While the Wings currently sit atop the division, conference, and league with 65 points, there is absolutely no guarantee they'll finish in the top three seeding come April.
In fact, it stands to reason that the division championship may very well come down to the final minute of the final period of Game 82 on April 7th against Chicago.
There are some among the Red Wings faithful that find this troubling, even angering in some strange way.
I think it's great.
The competition Detroit is facing in the division provides the kind of motivation and dedication to winning they simply didn't have all those years when they'd get penciled in as division champs sometime in mid-January.
Sure, the re-heated rivalry with Chicago has been a great thing; but now that St. Louis and Nashville have squarely put themselves in the way of both teams, the intensity surrounding all of these games has become white-hot.

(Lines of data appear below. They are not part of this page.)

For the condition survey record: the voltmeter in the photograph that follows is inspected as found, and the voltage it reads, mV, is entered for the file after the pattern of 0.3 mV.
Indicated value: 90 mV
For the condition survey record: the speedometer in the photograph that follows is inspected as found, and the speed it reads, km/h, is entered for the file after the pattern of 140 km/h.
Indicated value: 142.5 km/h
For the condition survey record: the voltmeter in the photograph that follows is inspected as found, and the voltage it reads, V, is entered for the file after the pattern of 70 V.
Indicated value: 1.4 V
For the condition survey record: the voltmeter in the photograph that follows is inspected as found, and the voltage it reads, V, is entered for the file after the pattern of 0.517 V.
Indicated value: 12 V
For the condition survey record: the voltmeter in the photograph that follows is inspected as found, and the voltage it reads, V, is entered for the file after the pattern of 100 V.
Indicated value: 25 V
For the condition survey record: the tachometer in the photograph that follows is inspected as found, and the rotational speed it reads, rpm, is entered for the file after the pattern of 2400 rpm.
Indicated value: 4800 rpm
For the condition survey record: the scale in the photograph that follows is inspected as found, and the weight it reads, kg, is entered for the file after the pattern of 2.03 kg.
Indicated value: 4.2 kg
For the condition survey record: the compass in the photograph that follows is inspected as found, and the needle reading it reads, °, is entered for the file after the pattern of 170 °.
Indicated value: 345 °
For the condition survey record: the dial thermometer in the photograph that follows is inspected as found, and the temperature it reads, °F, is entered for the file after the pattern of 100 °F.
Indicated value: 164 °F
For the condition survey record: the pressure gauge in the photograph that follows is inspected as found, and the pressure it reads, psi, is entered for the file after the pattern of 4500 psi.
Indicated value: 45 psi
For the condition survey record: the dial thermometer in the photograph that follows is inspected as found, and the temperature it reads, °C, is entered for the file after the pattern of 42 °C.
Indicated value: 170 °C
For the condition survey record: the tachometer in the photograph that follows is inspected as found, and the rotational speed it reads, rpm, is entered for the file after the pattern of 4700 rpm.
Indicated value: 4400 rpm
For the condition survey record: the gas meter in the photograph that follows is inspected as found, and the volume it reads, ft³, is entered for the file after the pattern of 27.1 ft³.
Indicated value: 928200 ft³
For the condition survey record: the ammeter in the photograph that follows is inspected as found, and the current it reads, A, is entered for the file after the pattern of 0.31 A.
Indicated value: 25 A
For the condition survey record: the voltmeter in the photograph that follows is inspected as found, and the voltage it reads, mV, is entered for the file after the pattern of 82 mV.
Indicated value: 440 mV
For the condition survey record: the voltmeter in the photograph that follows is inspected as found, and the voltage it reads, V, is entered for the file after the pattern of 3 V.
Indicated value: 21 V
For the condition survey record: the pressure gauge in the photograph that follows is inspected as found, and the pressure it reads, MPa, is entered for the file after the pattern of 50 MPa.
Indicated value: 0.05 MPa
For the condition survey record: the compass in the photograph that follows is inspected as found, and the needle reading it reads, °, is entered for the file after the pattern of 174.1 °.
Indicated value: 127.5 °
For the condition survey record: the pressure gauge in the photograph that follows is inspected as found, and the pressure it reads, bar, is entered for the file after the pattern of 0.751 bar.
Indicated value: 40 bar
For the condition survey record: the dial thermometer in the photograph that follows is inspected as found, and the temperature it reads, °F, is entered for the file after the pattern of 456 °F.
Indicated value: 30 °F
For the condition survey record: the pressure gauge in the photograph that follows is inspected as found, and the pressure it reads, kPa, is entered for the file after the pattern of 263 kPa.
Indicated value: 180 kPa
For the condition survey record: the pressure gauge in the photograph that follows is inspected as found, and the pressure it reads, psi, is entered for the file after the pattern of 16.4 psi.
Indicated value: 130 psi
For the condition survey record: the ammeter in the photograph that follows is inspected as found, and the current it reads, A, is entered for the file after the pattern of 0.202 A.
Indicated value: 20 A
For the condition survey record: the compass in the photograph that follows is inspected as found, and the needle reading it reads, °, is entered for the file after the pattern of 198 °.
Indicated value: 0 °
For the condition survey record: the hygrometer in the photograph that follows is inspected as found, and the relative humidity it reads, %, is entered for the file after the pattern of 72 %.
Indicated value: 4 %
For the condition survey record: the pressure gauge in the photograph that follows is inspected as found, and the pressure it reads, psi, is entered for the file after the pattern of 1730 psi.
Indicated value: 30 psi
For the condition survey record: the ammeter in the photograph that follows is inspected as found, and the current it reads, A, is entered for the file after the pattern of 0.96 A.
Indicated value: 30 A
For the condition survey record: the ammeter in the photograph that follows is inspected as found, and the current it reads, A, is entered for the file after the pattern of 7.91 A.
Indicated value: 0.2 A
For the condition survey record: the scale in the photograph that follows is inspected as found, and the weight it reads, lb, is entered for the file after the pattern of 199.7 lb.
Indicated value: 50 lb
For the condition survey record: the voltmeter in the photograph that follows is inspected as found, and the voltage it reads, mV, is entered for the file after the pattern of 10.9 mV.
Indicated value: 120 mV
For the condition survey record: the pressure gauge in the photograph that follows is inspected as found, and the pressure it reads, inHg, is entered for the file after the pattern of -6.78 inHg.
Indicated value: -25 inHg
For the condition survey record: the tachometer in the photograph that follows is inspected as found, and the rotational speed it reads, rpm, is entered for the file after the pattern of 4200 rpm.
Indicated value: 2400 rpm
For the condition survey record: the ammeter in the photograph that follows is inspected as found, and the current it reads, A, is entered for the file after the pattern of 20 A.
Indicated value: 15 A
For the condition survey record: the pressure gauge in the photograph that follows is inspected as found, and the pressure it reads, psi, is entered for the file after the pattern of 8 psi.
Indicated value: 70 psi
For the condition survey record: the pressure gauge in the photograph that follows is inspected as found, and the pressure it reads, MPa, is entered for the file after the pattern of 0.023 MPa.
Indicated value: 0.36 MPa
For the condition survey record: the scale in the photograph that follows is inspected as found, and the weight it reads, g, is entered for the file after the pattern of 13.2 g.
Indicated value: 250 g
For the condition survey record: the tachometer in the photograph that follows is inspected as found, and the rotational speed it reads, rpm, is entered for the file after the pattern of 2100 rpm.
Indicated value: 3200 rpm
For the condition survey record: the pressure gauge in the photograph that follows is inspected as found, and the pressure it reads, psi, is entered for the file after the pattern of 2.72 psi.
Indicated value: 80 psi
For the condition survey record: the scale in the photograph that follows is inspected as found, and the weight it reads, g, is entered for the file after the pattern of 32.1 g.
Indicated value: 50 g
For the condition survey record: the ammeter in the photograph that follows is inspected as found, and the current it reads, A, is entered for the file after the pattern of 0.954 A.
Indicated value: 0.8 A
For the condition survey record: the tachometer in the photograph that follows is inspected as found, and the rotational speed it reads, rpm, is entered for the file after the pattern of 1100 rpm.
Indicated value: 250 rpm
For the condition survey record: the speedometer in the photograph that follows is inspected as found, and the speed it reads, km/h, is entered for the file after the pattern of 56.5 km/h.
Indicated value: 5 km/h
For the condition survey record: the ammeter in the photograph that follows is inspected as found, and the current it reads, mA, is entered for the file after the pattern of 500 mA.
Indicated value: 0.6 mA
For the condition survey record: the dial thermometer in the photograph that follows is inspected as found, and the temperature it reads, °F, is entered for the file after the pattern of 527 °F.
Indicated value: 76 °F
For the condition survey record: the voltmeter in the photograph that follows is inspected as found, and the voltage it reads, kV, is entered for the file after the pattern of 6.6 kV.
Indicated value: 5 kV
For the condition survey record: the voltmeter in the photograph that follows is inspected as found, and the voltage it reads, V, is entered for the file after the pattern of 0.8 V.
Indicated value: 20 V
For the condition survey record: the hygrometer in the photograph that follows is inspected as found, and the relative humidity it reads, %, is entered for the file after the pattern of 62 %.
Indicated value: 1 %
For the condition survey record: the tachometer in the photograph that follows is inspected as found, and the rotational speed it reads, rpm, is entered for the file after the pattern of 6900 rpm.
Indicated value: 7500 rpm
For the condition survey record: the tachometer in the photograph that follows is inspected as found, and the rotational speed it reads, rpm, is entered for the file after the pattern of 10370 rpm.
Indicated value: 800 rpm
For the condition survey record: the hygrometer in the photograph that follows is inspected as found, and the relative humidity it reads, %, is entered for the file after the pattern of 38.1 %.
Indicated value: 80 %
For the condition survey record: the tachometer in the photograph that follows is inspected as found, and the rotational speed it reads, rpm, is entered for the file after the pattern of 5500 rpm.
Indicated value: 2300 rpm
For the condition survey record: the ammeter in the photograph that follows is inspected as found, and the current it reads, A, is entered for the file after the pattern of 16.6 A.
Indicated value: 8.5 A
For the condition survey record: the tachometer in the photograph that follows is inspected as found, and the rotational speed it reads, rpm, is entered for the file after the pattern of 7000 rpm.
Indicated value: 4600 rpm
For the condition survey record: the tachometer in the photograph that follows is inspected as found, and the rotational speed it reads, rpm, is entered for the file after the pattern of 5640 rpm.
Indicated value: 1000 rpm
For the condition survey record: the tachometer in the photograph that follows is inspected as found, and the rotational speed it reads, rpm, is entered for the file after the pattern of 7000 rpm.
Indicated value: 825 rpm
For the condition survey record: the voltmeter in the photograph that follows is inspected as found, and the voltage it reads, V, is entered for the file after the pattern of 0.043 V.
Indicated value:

This kind of intensity makes for some outstanding hockey. What's more, it provides the kind of heat and pressure teams like Detroit need to grow even better and stronger than they already are.
There's no way to handicap the Central Division. At this point, it's a legitimate four-team race, and the eventual winner will likely win by a nose hair.
That's a far cry from what Red Wings fans have been used to for most of the last 10 years, but damn if it doesn't make things a lot more exciting.